WORK ORDER – Look through the data below and output, unchanged, every line from the one holding "38: (372, 242, 9.59)" through the one holding "20: (877, 35, 25.40)", inclusive. Skip the pictures.

INPUT FOR THIS TASK Start Marker

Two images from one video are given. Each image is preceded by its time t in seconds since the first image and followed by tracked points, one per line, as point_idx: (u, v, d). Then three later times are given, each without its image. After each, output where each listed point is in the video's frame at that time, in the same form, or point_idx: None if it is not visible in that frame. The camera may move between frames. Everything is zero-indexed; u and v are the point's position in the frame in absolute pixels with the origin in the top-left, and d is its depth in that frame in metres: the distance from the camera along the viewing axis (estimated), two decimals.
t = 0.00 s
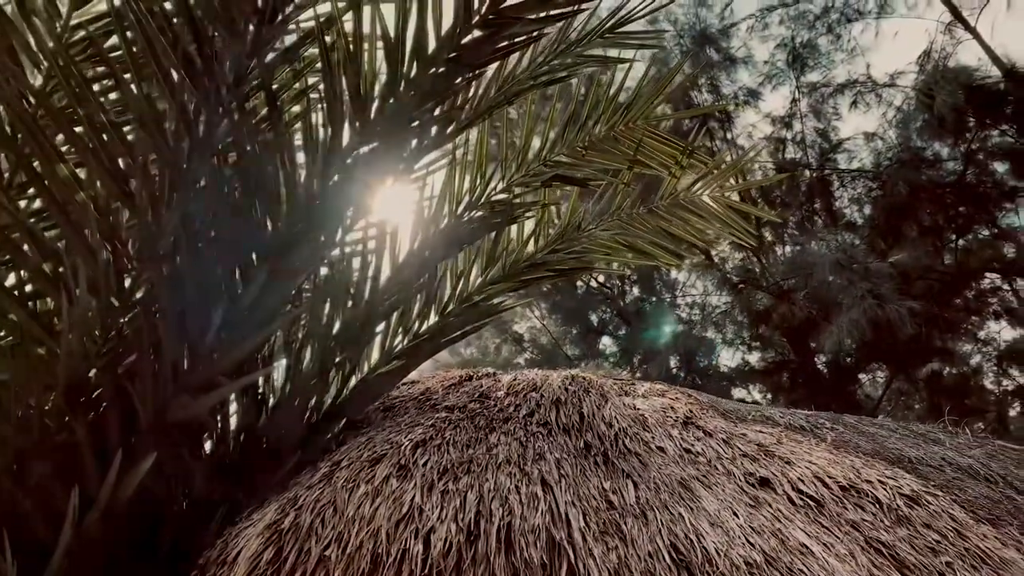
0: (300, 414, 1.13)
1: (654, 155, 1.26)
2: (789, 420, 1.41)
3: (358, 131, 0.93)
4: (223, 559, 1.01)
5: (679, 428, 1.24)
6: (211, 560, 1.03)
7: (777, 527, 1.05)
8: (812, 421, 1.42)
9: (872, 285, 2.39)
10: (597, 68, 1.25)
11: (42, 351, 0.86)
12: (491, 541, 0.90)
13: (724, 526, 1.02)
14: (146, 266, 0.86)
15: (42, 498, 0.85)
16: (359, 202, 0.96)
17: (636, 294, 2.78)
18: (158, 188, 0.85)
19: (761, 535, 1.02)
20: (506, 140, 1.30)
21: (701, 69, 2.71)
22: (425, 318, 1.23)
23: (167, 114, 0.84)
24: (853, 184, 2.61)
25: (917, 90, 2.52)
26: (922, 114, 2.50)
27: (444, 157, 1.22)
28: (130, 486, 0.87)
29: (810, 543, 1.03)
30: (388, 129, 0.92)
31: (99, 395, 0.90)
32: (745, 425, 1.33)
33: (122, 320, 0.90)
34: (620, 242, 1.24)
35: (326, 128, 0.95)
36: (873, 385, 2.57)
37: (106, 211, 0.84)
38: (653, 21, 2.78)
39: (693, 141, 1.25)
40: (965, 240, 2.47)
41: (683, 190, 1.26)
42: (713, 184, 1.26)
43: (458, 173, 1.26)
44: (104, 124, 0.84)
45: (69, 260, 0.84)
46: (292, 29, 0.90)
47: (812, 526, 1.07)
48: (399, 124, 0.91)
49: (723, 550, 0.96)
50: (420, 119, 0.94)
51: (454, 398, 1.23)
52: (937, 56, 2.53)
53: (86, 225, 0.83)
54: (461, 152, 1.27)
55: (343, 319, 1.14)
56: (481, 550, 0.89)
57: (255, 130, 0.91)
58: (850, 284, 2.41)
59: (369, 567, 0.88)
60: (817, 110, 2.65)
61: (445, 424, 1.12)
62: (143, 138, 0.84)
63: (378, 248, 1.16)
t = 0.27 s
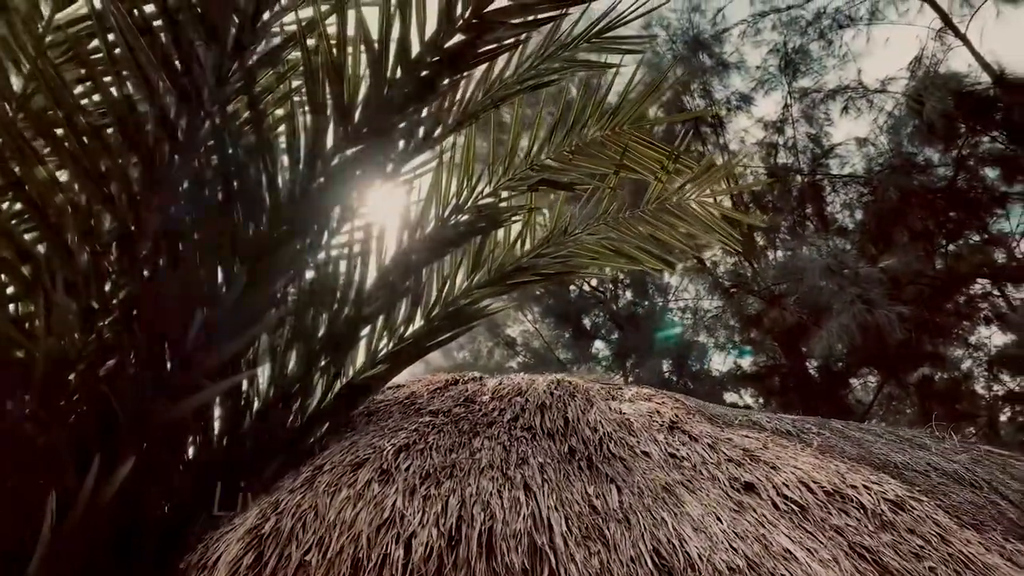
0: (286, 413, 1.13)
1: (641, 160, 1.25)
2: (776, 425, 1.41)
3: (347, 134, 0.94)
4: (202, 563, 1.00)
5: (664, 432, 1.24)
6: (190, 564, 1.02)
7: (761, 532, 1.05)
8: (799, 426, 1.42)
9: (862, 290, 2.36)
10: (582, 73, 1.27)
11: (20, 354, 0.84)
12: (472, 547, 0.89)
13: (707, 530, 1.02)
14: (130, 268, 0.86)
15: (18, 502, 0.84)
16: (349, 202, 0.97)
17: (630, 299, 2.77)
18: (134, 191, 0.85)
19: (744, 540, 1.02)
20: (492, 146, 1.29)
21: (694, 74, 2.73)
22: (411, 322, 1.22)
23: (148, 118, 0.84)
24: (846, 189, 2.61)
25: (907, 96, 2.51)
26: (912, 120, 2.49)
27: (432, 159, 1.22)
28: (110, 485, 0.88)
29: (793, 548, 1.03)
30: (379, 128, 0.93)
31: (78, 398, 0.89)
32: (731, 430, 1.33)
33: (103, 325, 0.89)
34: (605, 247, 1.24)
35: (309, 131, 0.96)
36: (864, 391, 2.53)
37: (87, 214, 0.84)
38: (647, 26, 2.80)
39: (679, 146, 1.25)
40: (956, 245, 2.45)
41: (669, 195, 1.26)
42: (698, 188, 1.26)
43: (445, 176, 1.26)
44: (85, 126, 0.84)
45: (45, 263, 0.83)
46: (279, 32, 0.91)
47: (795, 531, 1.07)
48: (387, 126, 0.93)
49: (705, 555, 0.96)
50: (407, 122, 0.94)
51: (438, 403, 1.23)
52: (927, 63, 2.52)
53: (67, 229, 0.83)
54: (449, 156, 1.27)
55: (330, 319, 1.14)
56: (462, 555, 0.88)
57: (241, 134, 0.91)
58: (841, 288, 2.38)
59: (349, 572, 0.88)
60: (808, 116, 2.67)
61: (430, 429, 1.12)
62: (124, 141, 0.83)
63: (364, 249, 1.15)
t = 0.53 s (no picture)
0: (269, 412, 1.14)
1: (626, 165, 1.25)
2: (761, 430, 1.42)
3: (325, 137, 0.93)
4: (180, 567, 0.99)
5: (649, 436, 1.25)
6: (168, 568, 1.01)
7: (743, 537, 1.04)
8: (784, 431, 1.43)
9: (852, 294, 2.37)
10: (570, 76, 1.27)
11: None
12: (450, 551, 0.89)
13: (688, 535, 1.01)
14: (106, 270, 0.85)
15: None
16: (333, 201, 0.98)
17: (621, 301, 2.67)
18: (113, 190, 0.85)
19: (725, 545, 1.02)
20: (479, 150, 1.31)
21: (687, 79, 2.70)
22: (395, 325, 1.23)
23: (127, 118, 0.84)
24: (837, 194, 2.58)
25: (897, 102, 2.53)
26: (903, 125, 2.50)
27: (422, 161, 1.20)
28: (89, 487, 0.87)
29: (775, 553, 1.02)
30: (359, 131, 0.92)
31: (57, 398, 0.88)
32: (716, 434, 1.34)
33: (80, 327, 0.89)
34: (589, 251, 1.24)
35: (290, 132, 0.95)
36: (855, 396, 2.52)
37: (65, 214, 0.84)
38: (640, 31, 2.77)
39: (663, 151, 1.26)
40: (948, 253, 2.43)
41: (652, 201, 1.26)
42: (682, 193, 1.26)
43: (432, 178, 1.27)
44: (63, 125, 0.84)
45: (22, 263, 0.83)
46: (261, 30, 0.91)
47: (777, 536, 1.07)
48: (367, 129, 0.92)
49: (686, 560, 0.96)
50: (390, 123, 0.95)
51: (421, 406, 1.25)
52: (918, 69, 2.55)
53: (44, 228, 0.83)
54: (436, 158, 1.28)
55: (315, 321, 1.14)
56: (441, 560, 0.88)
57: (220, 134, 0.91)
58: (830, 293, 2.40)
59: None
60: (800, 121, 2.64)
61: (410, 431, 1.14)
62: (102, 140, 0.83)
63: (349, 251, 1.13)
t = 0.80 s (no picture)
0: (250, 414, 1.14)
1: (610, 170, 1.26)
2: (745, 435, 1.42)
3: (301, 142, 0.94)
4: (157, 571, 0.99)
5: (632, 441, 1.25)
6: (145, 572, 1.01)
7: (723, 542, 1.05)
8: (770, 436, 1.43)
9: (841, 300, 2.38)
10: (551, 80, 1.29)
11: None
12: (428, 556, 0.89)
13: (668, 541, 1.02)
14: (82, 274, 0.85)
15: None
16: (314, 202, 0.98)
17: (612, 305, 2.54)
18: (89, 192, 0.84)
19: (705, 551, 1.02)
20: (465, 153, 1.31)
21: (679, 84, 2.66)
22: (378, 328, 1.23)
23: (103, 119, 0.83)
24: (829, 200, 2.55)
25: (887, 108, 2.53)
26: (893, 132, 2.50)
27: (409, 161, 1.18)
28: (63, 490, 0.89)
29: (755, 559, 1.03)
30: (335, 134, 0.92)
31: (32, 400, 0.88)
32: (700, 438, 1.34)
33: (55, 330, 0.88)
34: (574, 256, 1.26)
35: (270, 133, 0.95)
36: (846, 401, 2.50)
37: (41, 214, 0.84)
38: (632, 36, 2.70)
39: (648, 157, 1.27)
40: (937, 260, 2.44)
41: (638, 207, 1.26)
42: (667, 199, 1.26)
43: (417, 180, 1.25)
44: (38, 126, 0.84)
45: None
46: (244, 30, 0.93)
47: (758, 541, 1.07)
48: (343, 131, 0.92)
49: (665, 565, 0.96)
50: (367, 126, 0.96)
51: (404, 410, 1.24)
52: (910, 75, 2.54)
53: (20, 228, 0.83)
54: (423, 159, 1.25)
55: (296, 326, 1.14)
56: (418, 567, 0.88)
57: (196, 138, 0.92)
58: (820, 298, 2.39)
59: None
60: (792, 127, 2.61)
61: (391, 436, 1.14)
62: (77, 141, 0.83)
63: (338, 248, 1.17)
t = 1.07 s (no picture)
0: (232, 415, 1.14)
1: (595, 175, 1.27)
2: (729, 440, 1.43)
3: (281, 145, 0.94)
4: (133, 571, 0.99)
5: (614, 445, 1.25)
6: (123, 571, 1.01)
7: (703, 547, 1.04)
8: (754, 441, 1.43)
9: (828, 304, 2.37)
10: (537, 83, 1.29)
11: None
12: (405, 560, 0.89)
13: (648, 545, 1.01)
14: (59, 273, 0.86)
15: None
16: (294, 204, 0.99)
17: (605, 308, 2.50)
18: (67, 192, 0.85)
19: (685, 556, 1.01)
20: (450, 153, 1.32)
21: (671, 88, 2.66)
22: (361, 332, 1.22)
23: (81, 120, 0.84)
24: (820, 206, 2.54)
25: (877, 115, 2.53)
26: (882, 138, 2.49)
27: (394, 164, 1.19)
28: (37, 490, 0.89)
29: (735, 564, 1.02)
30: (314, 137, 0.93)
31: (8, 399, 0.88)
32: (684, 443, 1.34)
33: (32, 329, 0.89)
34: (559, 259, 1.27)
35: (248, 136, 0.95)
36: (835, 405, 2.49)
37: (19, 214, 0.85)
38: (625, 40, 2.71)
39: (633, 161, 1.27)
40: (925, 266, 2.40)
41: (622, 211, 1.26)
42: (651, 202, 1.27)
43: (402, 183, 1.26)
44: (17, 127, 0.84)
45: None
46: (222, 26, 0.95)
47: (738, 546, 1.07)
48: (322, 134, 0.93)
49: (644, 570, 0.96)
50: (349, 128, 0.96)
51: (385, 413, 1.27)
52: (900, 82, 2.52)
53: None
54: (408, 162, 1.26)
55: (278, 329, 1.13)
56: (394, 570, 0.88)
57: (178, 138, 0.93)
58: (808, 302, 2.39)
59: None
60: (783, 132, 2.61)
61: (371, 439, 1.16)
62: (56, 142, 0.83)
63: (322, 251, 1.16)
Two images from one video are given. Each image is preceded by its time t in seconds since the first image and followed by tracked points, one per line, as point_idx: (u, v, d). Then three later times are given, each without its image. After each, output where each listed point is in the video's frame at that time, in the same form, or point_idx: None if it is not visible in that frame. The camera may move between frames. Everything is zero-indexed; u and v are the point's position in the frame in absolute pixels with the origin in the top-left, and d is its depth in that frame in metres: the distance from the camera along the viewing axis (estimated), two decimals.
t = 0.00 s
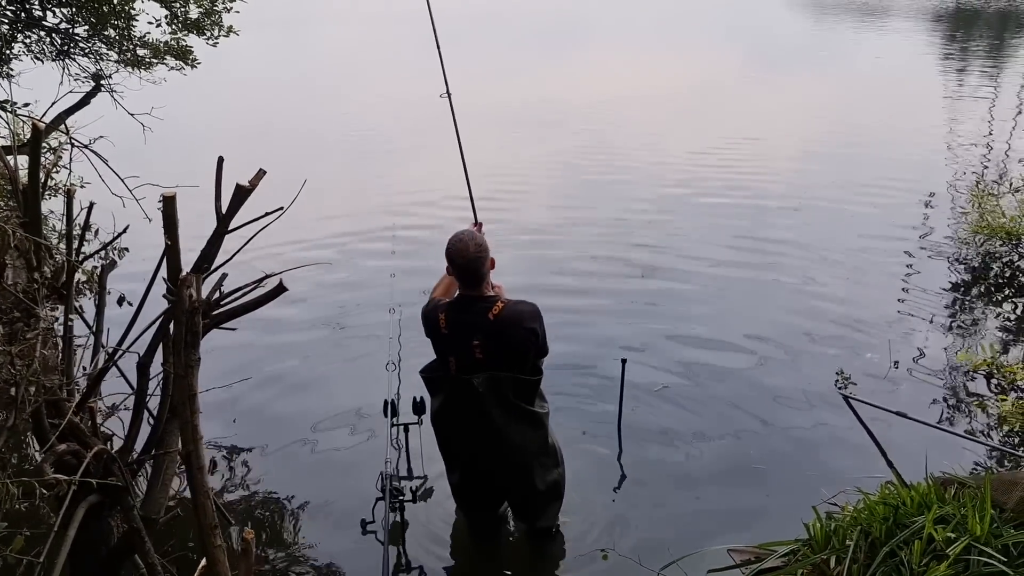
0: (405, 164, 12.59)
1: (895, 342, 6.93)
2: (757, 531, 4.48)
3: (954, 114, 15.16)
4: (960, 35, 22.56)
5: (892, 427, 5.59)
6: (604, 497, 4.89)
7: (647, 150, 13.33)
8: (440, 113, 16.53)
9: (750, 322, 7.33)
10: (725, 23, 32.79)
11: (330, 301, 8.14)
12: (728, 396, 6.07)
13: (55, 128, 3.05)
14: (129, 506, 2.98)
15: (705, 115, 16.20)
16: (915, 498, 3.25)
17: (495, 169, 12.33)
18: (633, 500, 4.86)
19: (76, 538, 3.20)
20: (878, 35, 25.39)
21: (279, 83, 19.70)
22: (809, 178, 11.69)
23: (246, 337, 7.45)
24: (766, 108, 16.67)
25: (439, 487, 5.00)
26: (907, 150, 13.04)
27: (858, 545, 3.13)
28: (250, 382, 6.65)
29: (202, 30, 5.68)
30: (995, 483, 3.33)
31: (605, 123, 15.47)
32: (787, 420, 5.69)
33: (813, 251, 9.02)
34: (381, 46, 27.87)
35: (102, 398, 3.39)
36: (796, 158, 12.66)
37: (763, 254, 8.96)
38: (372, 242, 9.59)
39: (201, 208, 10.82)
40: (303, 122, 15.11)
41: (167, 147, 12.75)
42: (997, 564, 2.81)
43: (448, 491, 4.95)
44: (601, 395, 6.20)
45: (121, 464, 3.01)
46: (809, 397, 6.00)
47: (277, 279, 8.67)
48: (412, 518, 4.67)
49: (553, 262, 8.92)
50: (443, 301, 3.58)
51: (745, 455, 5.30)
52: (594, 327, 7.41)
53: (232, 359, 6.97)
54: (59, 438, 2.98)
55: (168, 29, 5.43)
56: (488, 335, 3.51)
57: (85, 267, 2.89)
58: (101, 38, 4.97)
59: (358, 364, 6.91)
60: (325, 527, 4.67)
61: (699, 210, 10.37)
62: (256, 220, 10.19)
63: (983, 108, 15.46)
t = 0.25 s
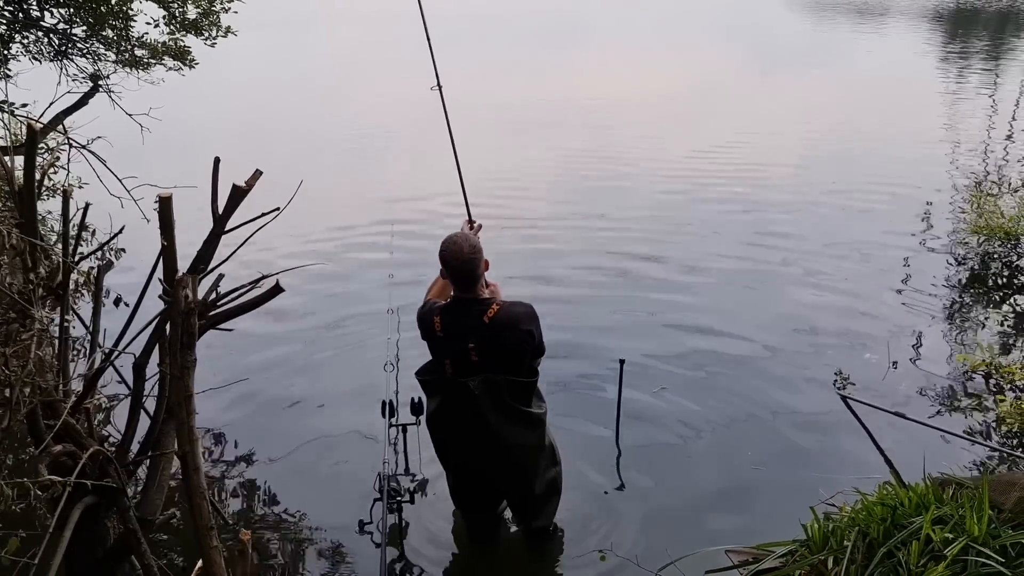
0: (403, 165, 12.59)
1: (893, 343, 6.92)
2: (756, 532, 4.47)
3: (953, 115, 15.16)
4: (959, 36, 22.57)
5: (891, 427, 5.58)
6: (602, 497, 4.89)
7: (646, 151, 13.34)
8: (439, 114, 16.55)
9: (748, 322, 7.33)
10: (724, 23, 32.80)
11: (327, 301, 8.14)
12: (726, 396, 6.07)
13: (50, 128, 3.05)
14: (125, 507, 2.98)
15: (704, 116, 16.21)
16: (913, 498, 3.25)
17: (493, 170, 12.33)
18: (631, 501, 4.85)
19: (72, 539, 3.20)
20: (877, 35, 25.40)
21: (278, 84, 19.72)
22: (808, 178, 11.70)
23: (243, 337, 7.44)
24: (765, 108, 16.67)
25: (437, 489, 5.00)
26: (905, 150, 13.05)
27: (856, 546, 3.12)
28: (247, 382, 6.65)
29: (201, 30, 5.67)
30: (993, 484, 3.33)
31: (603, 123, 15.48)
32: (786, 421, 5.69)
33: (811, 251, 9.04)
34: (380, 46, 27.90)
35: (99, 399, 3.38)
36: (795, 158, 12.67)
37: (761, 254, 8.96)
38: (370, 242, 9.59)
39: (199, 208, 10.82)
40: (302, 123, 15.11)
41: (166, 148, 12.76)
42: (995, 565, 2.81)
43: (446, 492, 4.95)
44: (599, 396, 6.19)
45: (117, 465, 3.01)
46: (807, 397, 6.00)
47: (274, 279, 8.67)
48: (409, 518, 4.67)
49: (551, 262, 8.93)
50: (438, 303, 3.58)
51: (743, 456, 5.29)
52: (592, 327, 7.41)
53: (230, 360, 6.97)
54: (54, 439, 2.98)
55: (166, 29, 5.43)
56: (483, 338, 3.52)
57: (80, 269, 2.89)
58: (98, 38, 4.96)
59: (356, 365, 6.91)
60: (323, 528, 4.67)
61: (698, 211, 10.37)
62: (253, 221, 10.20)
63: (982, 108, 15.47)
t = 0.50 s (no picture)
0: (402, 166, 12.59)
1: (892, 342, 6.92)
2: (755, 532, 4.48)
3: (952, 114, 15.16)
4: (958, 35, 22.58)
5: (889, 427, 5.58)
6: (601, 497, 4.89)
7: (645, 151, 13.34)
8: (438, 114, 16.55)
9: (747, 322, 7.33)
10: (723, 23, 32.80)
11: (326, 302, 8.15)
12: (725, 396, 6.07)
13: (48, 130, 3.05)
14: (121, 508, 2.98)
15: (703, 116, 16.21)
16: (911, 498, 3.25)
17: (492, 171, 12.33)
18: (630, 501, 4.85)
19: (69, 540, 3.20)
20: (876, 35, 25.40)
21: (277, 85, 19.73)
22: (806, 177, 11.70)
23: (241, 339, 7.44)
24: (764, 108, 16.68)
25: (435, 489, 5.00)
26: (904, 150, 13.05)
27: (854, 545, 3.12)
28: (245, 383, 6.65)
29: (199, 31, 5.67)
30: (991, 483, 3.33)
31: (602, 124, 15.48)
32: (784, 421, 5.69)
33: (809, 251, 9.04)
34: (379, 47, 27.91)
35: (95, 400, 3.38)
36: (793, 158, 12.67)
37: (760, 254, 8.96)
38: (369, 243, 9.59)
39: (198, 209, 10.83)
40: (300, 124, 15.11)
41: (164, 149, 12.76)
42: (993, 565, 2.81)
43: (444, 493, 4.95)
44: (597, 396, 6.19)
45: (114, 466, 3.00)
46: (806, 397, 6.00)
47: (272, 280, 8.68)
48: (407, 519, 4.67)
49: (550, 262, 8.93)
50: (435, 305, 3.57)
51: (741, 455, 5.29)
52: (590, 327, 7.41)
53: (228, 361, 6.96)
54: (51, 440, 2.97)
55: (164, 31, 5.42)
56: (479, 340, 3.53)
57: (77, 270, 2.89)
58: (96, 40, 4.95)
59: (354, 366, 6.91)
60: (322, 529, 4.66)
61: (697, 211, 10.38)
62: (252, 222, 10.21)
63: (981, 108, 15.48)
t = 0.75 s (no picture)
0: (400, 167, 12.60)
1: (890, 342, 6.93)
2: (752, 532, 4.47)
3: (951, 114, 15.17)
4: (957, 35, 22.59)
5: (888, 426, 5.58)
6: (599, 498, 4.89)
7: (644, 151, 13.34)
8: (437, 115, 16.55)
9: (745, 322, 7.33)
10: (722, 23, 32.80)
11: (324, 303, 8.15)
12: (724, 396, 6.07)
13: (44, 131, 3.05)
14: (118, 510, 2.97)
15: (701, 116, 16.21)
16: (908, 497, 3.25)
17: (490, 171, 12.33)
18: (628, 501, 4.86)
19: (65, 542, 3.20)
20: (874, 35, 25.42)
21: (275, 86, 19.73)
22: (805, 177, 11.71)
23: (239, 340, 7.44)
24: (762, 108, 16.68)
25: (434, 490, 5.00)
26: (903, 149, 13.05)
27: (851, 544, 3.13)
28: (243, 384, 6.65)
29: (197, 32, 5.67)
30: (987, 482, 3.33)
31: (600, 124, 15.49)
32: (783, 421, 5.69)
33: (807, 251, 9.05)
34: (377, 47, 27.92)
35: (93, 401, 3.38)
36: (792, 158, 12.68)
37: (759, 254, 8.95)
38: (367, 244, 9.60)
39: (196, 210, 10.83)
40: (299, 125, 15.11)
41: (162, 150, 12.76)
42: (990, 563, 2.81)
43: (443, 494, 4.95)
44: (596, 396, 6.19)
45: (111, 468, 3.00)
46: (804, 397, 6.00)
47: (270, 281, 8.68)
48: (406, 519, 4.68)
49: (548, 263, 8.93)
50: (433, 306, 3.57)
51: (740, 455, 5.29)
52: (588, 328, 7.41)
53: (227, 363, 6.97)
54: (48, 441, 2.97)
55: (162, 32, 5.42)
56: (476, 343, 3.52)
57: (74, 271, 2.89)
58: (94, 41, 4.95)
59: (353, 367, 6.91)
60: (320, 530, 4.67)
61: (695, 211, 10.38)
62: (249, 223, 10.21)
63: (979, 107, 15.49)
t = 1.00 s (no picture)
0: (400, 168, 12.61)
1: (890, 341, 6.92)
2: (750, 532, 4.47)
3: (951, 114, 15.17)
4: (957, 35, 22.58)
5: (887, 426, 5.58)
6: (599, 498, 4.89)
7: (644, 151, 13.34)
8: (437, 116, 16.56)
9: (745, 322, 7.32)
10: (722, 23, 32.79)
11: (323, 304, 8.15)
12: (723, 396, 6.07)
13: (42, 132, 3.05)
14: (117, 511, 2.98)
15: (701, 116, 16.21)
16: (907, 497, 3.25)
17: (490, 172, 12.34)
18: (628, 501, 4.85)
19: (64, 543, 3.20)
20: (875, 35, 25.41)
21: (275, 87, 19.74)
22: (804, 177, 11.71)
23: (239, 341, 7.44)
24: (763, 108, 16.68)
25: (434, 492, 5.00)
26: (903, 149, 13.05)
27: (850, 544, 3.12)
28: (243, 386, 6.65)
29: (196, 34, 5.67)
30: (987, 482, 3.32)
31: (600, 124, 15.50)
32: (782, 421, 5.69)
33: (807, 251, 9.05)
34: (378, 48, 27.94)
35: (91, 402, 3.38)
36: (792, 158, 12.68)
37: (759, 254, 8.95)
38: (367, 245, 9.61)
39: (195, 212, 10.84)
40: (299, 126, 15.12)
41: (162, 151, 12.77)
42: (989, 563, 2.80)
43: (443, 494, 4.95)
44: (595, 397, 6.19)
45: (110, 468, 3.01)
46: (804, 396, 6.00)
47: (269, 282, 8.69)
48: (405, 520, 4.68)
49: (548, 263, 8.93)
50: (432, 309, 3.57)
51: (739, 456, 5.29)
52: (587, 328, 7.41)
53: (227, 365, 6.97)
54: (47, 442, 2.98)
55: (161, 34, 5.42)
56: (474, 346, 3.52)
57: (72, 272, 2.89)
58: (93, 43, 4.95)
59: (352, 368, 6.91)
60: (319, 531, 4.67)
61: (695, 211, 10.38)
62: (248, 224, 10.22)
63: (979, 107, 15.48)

INPUT FOR THIS TASK End Marker

RESULT OF THE EXERCISE –
38: (372, 242, 9.59)
39: (201, 208, 10.82)
40: (303, 122, 15.11)
41: (167, 147, 12.75)
42: (997, 564, 2.81)
43: (448, 491, 4.95)
44: (601, 395, 6.20)
45: (121, 464, 3.01)
46: (809, 397, 6.00)
47: (277, 279, 8.67)
48: (412, 518, 4.67)
49: (553, 262, 8.92)
50: (443, 301, 3.58)
51: (745, 455, 5.30)
52: (594, 327, 7.41)
53: (232, 359, 6.97)
54: (59, 438, 2.98)
55: (168, 29, 5.43)
56: (488, 335, 3.51)
57: (85, 267, 2.89)
58: (101, 38, 4.97)
59: (358, 364, 6.91)
60: (325, 527, 4.67)
61: (699, 210, 10.37)
62: (256, 220, 10.19)
63: (983, 108, 15.46)
t = 0.25 s
0: (403, 165, 12.59)
1: (893, 343, 6.92)
2: (756, 532, 4.47)
3: (953, 115, 15.16)
4: (959, 36, 22.57)
5: (891, 427, 5.58)
6: (602, 497, 4.89)
7: (646, 151, 13.34)
8: (439, 114, 16.55)
9: (748, 322, 7.33)
10: (724, 23, 32.80)
11: (327, 301, 8.14)
12: (726, 396, 6.07)
13: (50, 128, 3.05)
14: (125, 507, 2.98)
15: (704, 116, 16.21)
16: (913, 498, 3.25)
17: (493, 170, 12.33)
18: (631, 501, 4.85)
19: (72, 539, 3.20)
20: (877, 35, 25.40)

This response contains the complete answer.